Теперь топор находился в руке Генри Куртиса, а в следующую секунду он уже твердо стоял на ногах, выпрямившись во весь рост. Лицо его заливала кровь, хлеставшая из раны. Вскочил и Твала. Стремительным движением он нанес сильный удар метательным ножом в грудь противника – но и на этот раз удивительная кольчуга отразила его. Дикарь с яростным воплем замахнулся снова, однако же сэр Генри, собрав все свои силы, обрушил на Твалу сокрушительный удар топора.

Единый вздох вырвался из тысячи глоток – голова диктатора слетела с плеч и покатилась, подпрыгивая, прямо к ногам неподвижно застывшего Игнози. Еще секунду обезглавленное тело продолжало стоять, лишь кровь била фонтаном из перерубленных шейных артерий. Затем Твала рухнул, и золотой шейный обруч со звоном слетел с его шеи.

Сэр Генри сделал шаг, тяжело опустился на землю и закрыл глаза. К англичанину тут же бросились воины, чьи-то заботливые руки обмыли холодной водой его лицо – и серые глаза нашего друга открылись. Он выстоял и вышел победителем из смертельного поединка…

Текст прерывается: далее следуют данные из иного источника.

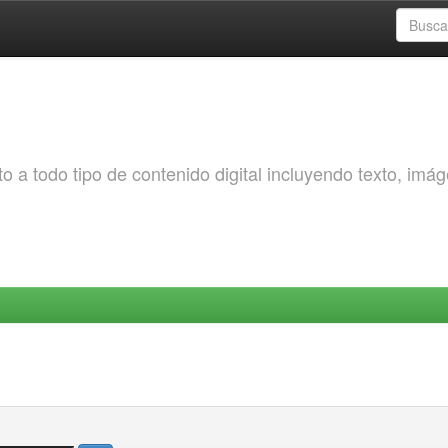
o a todo tipo de contenido digital incluyendo texto, imá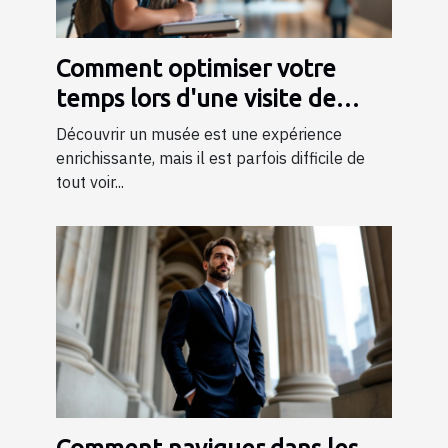
Comment optimiser votre
temps lors d'une visite de
musée ?
Découvrir un musée est une expérience
enrichissante, mais il est parfois difficile de
tout voir...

В этот миг зашло солнце; я вздохнул и отправился туда, где в пыли лежала голова бывшего властителя, снял с остывающего лба алмаз и подал его Игнози.

– Это принадлежит тебе по праву, король кукуанов! – сказал я.

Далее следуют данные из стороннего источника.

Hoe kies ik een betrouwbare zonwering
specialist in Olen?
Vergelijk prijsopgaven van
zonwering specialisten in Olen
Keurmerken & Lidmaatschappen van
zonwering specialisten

Наш бывший слуга Амбопа, красавец, атлет, смельчак и гордец, увенчал диадемой свое смуглое чело и, подойдя к мертвому телу, поставил ногу на грудь своего обезглавленного врага. А затем ликующим гортанным голосом запел победную песнь.

Передавать содержание этого дикого и одновременно торжественного гимна не имеет смысла. Однажды я слышал, как некий знаток греческого языка читал вслух творение Гомера, и, помнится, замер в восхищении от удивительного звучания этих плавных ритмических строк. И хотя у меня подкашивались ноги от усталости, вызванной переживаниями последних дней, я точно так же, затаив дыхание, слушал песнь победителя, как, впрочем, и вся площадь, не сводившая со своего молодого короля восторженных глаз.

Наконец Игнози умолк, и из сгустившихся сумерек, окутавших площадь, донеслось многоголосое эхо:

– Ты – наш король!

Таким образом, слова, сказанные мной у подножия холма посланцу Твалы, оказались пророческими. Не прошло и сорока восьми часов, как обезглавленный труп Твалы валялся у дверей его хижины.

Глава 18Болезнь Джона Гуда

Сэра Генри и обессилевшего от волнения капитана перенесли в бывшее жилище Твалы; туда же поспешил и я.

Оба они еле дышали от потери крови и крайнего изнеможения, да и мое состояние было немногим лучше. Благодаря подвижному образу жизни, постоянной закалке и прирожденной худобе, я считал себя выносливым человеком и мог подолгу переносить большие нагрузки. Однако теперь, помимо усталости, давала знать себя старая рана, нанесенная львом, а голова моя буквально раскалывалась на части. По правде говоря, трудно было вообразить более жалкую троицу «белых людей, спустившихся со звезд», чем мы в тот памятный вечер. Утешением могло послужить лишь необыкновенное везение – ведь многие тысячи храбрых кукуанских воинов лежали мертвыми на поле битвы, а нам удалось сохранить свои жизни.

Кое-как с помощью красавицы Фулаты мы стащили с себя кольчуги. С тех пор как мы спасли ее от неминуемой гибели, девушка добровольно заняла место Амбопы и стала нашей служанкой. С особым пристрастием юная красавица заботилась о Джоне Гуде.

Кольчуги, несомненно, спасли жизнь двоим из нас, но, едва освободившись от них, мы увидели, что наши тела сплошь покрыты ссадинами и кровоподтеками. Что касается сэра Генри, то он и вовсе из-за бесчисленных ушибов и синяков походил на леопарда. Фулата мигом раздобыла какое-то снадобье из растертых листьев с весьма приятным запахом и посоветовала воспользоваться им. Когда мы приложили его к болезненным местам, нам заметно полегчало.

Впрочем, все это можно считать мелочами по сравнению с серьезными ранами сэра Генри и Джона. У капитана была сквозная рана в мышцах ноги и значительная кровопотеря, а у нашего героя, кроме всего прочего, – глубокое рассечение мягких тканей лица, нанесенное боевым топором Твалы.

К счастью, капитан, как я уже говорил, кое-что понимал в медицине, и, когда нам принесли его заветный ящик с лекарствами и инструментами, он тщательно промыл обе раны – Куртиса и свою, а затем, несмотря на тусклый свет примитивной кукуанской лампы, ухитрился довольно ловко их зашить. После этого Джон густо смазал раны антисептической мазью, которая нашлась в его аптечке, и мы перевязали их остатками носовых платков.